* Problem
Please pull out every line in the listing below that contains the word "What", copying each one in full.

Chart-based quiz items

Segment Open

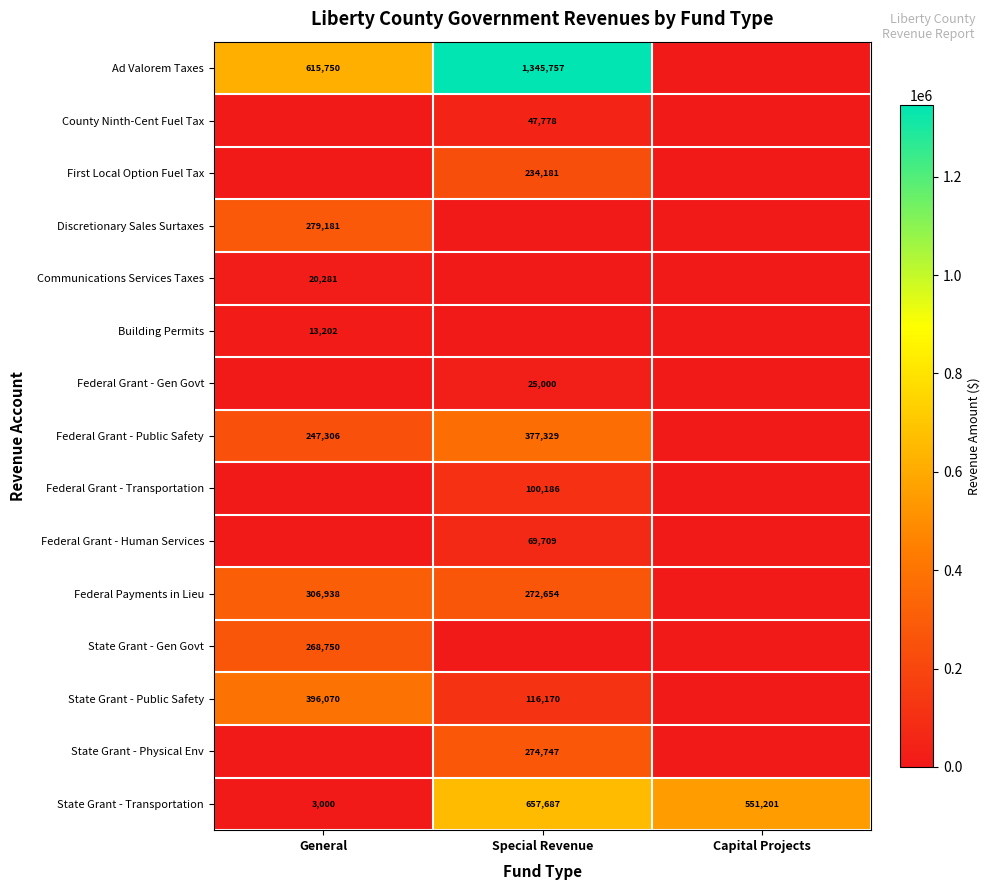

The State Grant - Transportation series shows 4941 at General. True or false?

False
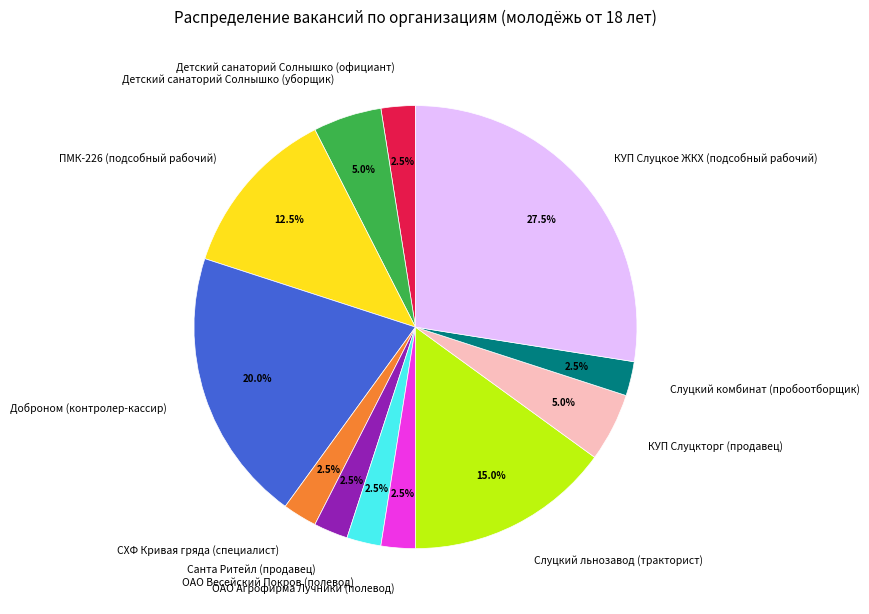

What is the ratio of the value at КУП Слуцкторг (продавец) to the value at ОАО Агрофирма Лучники (полевод)?

2.0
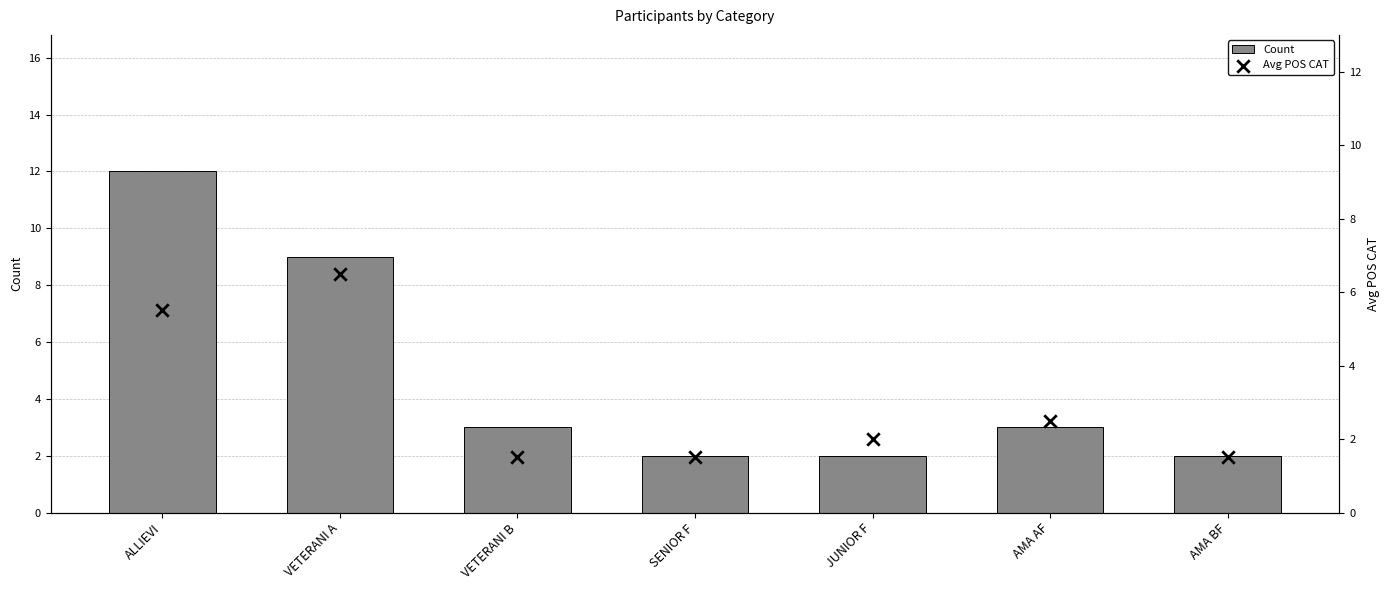

Which series reaches the minimum Y coordinate?

Avg POS CAT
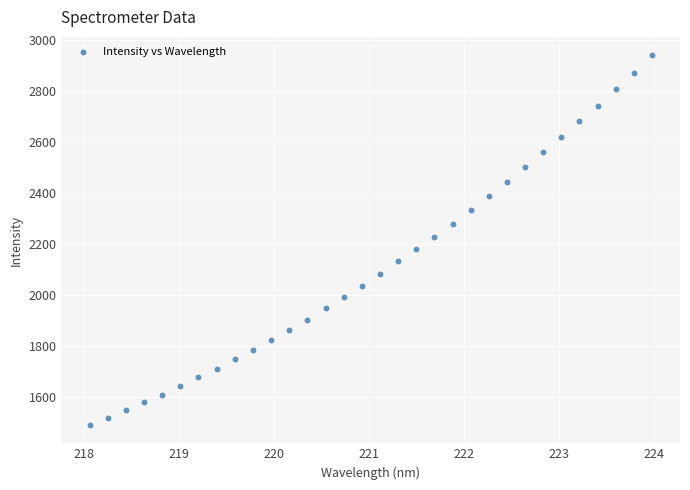

What is the range of X values (max minus min)?

5.9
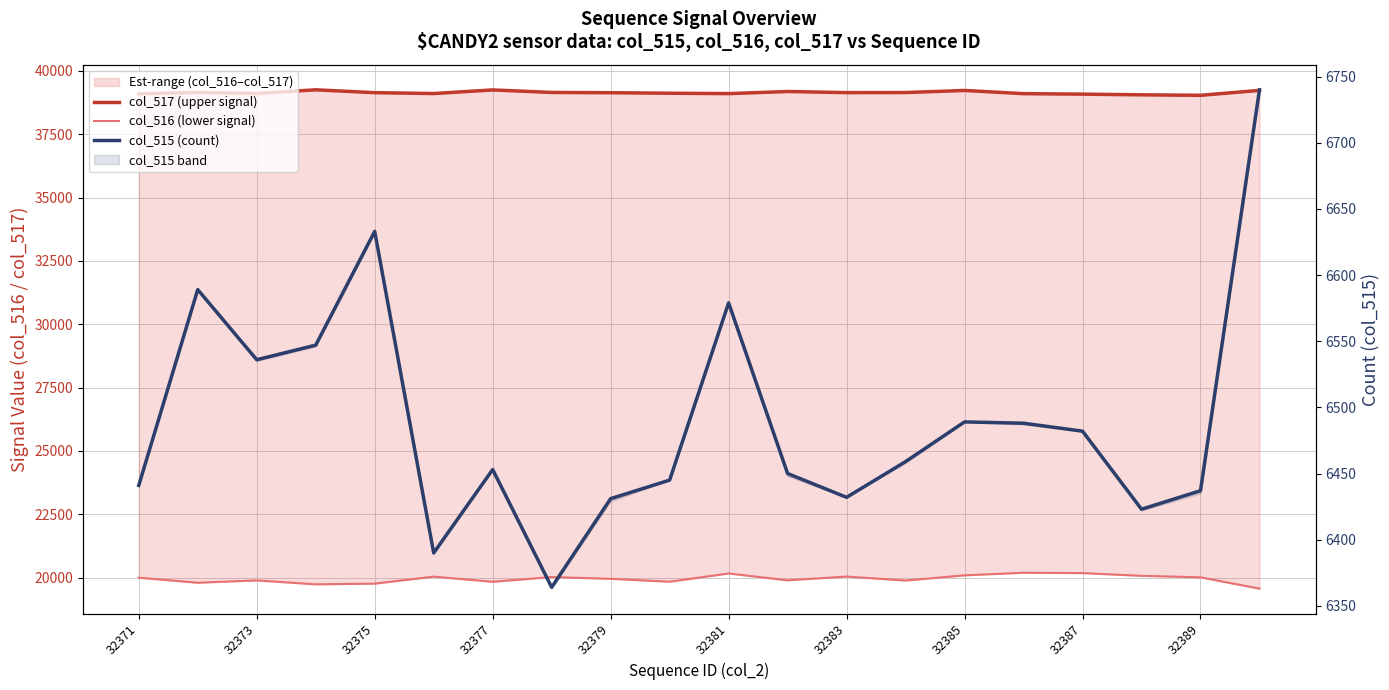

How many lines are shown in the chart?

3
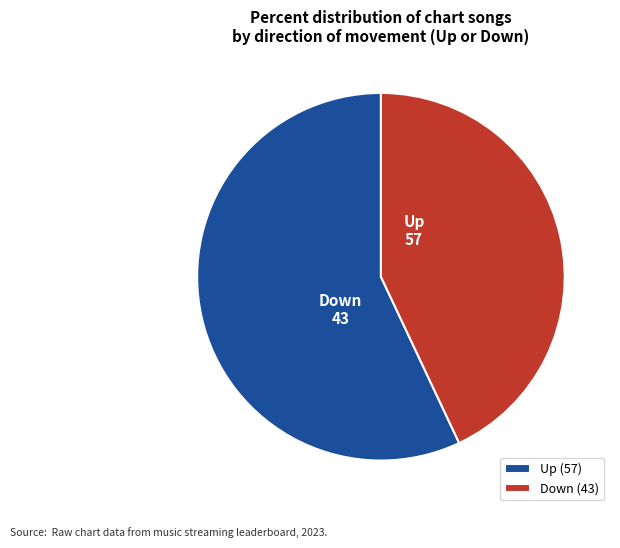

Do Down and Up together represent more than half of the pie?

Yes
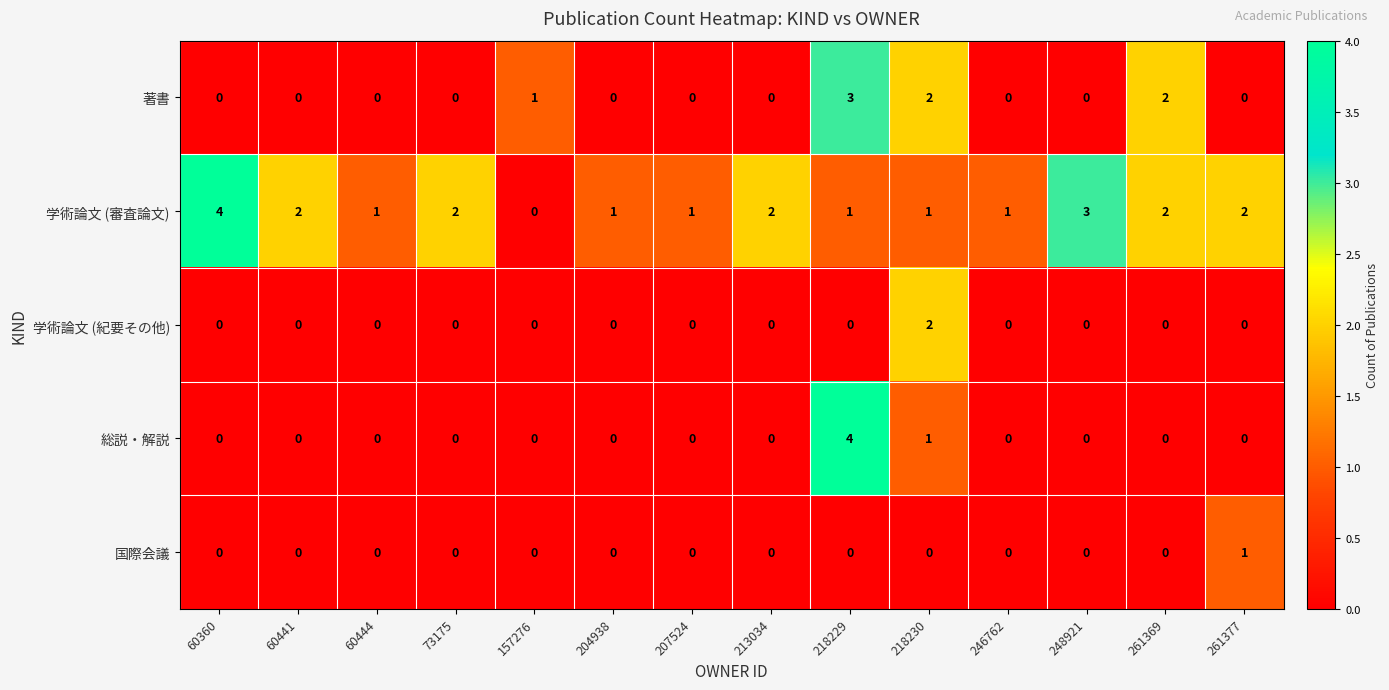

Which series has the largest total across all categories?

学術論文 (審査論文)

Segment Closed

* Task response
What is the ratio of the value at КУП Слуцкторг (продавец) to the value at ОАО Агрофирма Лучники (полевод)?
What is the range of X values (max minus min)?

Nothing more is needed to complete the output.